За зиму границы партизанских владений расширились. Здесь стояли бригады под командованием Бабакова, Карликова, Максименко, Рындина, Шиповалова. Немцы побаивались заглядывать в эти места, и лишь изредка по ближним партизанским тылам рыскала их разведка. 

Не предчувствуя опасности, которая уже нависла над нами, бойцы шутили, смеялись, радуясь весне и скорому возвращению за линию фронта. Никто не думал, что через несколько дней многие наши товарищи погибнут в жестоких боях с карателями. 

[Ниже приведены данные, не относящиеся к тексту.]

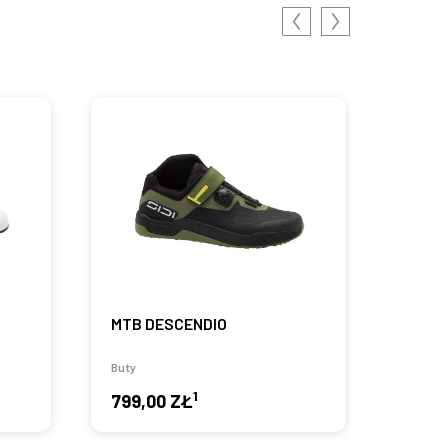
MTB DESCENDIO
MTB 
Buty
Buty
1
799,00 ZŁ
699,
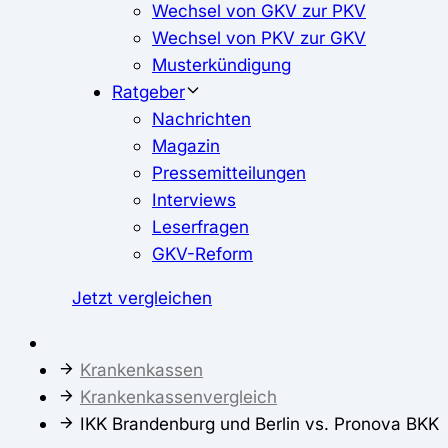
Wechsel von GKV zur PKV
Wechsel von PKV zur GKV
Musterkündigung
Ratgeber
Nachrichten
Magazin
Pressemitteilungen
Interviews
Leserfragen
GKV-Reform
Jetzt vergleichen
Krankenkassen
Krankenkassenvergleich
IKK Brandenburg und Berlin vs. Pronova BKK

15 апреля 1943 года мы простились с местными партизанами и жителями деревень. Наши отряды стояли здесь долго, население привыкло к нам, поэтому расставание было трогательным. Старики, женщины, детишки вышли на улицу. Каждому хотелось сказать доброе слово, пожать руку и обнять полюбившихся бойцов. Не обошлось и без слез. Крестьянки совали партизанам на дорогу вареные яйца, лепешки, хлеб, просили выполнить наказ — передать советским воинам, чтобы они скорее освободили от врага их деревни. 

К вечеру наши два небольших отряда миновали последний партизанский опорный пункт — деревню Бокалово, занятую отрядом Григория Заритовского. Когда стемнело, подошли к разлившейся весенним половодьем речке. На карте значился мост, и мы сразу выслали туда разведку. Вскоре выяснилось, что мост и деревня, расположенная за рекой, заняты немцами, которые прибыли сюда вечером с обозом. 

— Наверное, заготовители. Дадут храпака ночку, а утром пойдут деревни грабить, — высказал предположение Яковлев. 

Мы посоветовались и решили сутки обождать. Другой переправы поблизости не было, а вступать в схватку с гитлеровцами, не зная их сил, неразумно. Отряды отошли назад на два километра и расположились в деревне Вережье. Пока там размещались, наши разведчики задержали какого-то парня.